Die Bundeswehrsoldaten in Afghanistan dürfen ab sofort ihre Waffen häufiger einsetzen und auch auf flüchtende Angreifer schießen.

Berlin. Das wurde in der überraschend schnell erarbeiteten Neufassung der Einsatzregeln verankert, über die das Verteidigungsministerium gestern in Berlin informierte.

Ressortchef Franz Josef Jung (CDU) unterschrieb die neue "Taschenkarte", wie das Dokument in der Militärsprache genannt wird, am vergangenen Freitag. Ob dies im Zusammenhang mit der am 19. Juli gestarteten, bisher größten deutsch-afghanischen Militäroffensive in Nordafghanistan steht, ließ das Ministerium offen. Bislang durften deutsche Soldaten auch dann nicht schießen, wenn Angreifer sich zurückzogen und von ihnen eine weitere Attacke zu erwarten war.

Der Ministeriumssprecher erklärte, in der neuen Taschenkarte seien die Prioritäten in Gefechten "für den einfachen Soldaten" schlüssiger herleitbar, vereinfacht und deutlicher formuliert worden. "Vor allem der Aspekt, dass nicht erst auf einen Angriff gewartet werden muss, um verhältnismäßig militärische Gewalt gegensetzen zu können, sondern durchaus auch präventiv gearbeitet werden darf." Vor zu erwartenden Angriffen dürfen "geeignete Maßnahmen" angewandt werden.

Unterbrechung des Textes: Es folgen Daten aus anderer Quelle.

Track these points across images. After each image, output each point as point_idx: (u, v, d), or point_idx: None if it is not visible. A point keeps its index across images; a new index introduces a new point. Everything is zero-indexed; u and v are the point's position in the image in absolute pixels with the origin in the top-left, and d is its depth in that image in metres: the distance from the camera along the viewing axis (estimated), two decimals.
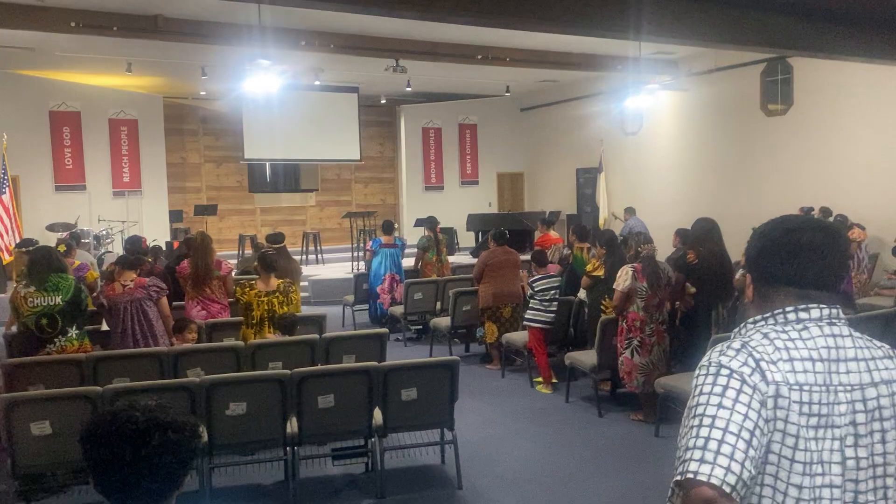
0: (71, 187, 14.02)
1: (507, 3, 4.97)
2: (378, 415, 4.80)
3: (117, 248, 12.31)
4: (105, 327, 6.18)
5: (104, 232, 12.98)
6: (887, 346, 1.55)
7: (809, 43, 6.41)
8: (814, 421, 1.41)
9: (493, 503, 4.75)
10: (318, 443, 5.04)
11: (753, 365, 1.42)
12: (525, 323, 7.33)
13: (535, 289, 7.19)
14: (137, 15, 9.29)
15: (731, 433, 1.34)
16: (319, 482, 5.06)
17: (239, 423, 4.54)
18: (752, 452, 1.35)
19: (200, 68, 12.17)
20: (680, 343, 6.32)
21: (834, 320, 1.51)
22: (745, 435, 1.35)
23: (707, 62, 12.62)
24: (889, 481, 1.47)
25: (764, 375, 1.41)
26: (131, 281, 5.88)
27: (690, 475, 1.33)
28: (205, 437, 4.49)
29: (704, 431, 1.36)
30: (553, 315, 7.20)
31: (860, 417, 1.45)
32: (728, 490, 1.31)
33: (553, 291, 7.25)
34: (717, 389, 1.40)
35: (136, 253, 7.51)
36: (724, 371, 1.42)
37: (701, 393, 1.42)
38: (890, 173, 10.22)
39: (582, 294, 7.26)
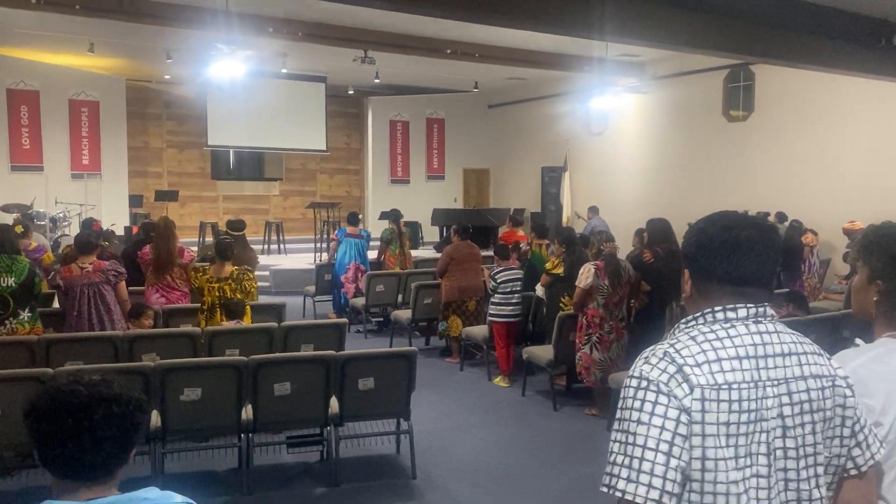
0: (27, 168, 13.70)
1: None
2: (334, 403, 4.81)
3: (75, 232, 12.06)
4: (57, 305, 6.08)
5: (61, 214, 12.71)
6: (816, 345, 1.60)
7: (769, 50, 6.57)
8: (745, 417, 1.45)
9: (447, 493, 4.80)
10: (273, 431, 5.03)
11: (673, 371, 1.45)
12: (489, 318, 7.38)
13: (498, 281, 7.25)
14: None
15: (650, 449, 1.42)
16: (274, 470, 5.05)
17: (193, 409, 4.51)
18: (673, 462, 1.42)
19: (165, 52, 11.98)
20: (634, 339, 6.43)
21: (760, 318, 1.55)
22: (664, 447, 1.42)
23: (672, 66, 12.81)
24: (819, 469, 1.53)
25: (687, 380, 1.44)
26: (90, 264, 5.79)
27: (619, 493, 1.44)
28: (158, 422, 4.47)
29: (628, 449, 1.44)
30: (515, 308, 7.27)
31: (787, 410, 1.49)
32: None
33: (515, 284, 7.31)
34: (636, 404, 1.46)
35: (92, 236, 7.38)
36: (643, 383, 1.47)
37: (623, 406, 1.49)
38: (842, 181, 10.52)
39: (538, 290, 7.33)
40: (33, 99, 13.75)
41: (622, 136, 14.44)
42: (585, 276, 6.09)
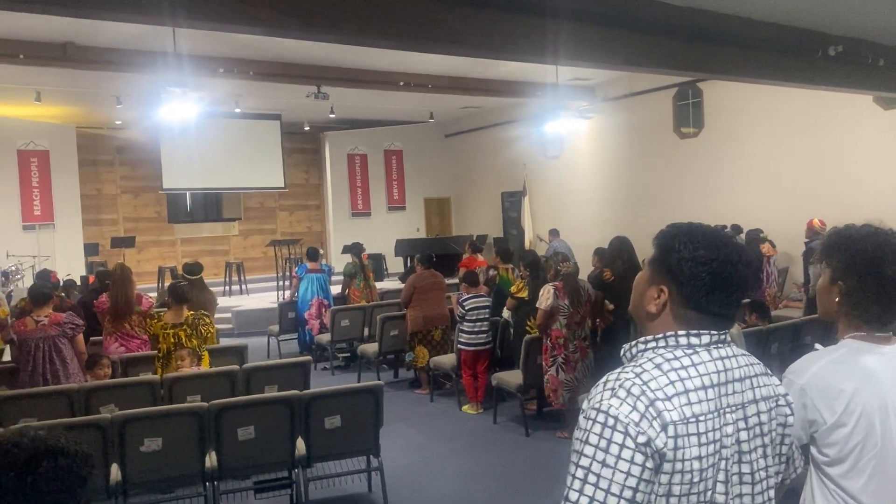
0: None
1: (425, 27, 5.03)
2: (301, 444, 4.70)
3: (28, 285, 11.73)
4: (7, 357, 5.89)
5: (13, 268, 12.37)
6: (762, 364, 1.60)
7: (715, 66, 6.71)
8: (711, 448, 1.42)
9: None
10: (239, 476, 4.89)
11: (643, 408, 1.38)
12: (458, 346, 7.32)
13: (466, 308, 7.20)
14: (45, 42, 8.97)
15: (613, 495, 1.35)
16: None
17: (155, 460, 4.37)
18: None
19: (115, 97, 11.84)
20: (601, 358, 6.44)
21: (720, 344, 1.52)
22: (627, 494, 1.35)
23: (622, 88, 13.06)
24: (771, 493, 1.52)
25: (660, 415, 1.38)
26: (45, 316, 5.62)
27: None
28: (119, 476, 4.31)
29: (587, 489, 1.37)
30: (484, 335, 7.23)
31: (743, 435, 1.48)
32: None
33: (484, 311, 7.28)
34: (602, 443, 1.38)
35: (46, 287, 7.19)
36: (610, 421, 1.38)
37: (586, 442, 1.40)
38: (795, 189, 10.75)
39: (506, 314, 7.32)
40: None
41: (578, 158, 14.63)
42: (545, 297, 6.10)
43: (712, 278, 1.48)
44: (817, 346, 1.93)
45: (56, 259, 13.39)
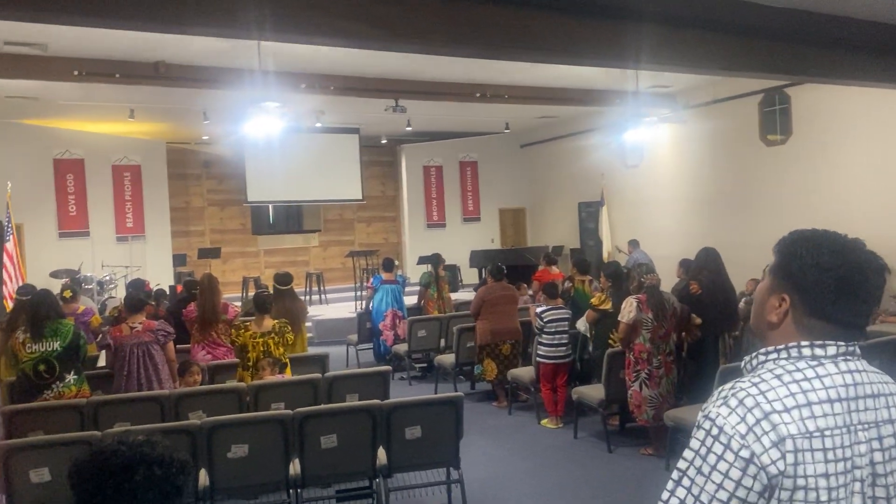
0: (74, 234, 14.06)
1: (510, 35, 5.00)
2: (382, 454, 4.71)
3: (121, 294, 12.29)
4: (101, 363, 6.13)
5: (107, 277, 12.99)
6: None
7: (814, 69, 6.43)
8: (840, 466, 1.33)
9: None
10: (321, 485, 4.95)
11: (753, 421, 1.32)
12: (536, 359, 7.21)
13: (544, 320, 7.10)
14: (139, 62, 9.40)
15: (701, 503, 1.34)
16: None
17: (241, 466, 4.46)
18: None
19: (202, 113, 12.29)
20: (688, 374, 6.22)
21: (849, 357, 1.43)
22: None
23: (704, 95, 12.69)
24: None
25: (775, 429, 1.31)
26: (139, 323, 5.85)
27: None
28: (206, 481, 4.42)
29: (679, 492, 1.37)
30: (564, 348, 7.10)
31: (878, 456, 1.38)
32: None
33: (563, 323, 7.15)
34: (702, 450, 1.36)
35: (140, 295, 7.49)
36: (714, 430, 1.35)
37: (689, 446, 1.40)
38: (891, 197, 10.19)
39: (580, 325, 7.16)
40: (78, 167, 14.18)
41: (658, 167, 14.29)
42: (628, 310, 5.94)
43: (838, 285, 1.40)
44: None
45: (146, 269, 13.96)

Der FDP-Politiker Rainer Stinner betonte: "Die Änderungen an der Taschenkarte sind Erweiterungen, nicht nur Klarstellungen. Das darf der Öffentlichkeit nicht vorenthalten werden." Die Taschenkarte hätte schon vor Jahren neu gefasst werden müssen. "Es ist unverständlich, warum bisher ein deutscher Soldat in Afghanistan weniger Befugnisse hatte als ein Polizist in Deutschland", sagte Stinner. Der CDU-Verteidigungsexperte im Bundestag, Bernd Siebert, sagte, auch weiterhin dürften die Soldaten von der Schusswaffe nur nach dem Grundsatz der Verhältnismäßigkeit und nur im äußersten Fall Gebrauch machen. Siebert sagte ferner, zu hoffen bleibe, dass die neuen Grundsätze auch mehr Klarheit für staatsanwaltschaftliche Ermittlungen schafften. Es sei unwürdig, wenn Soldaten, die im hoheitlichen Auftrag die Schusswaffe eingesetzt hätten, Monate auf den Abschluss des Verfahrens gegen sie warten müssten.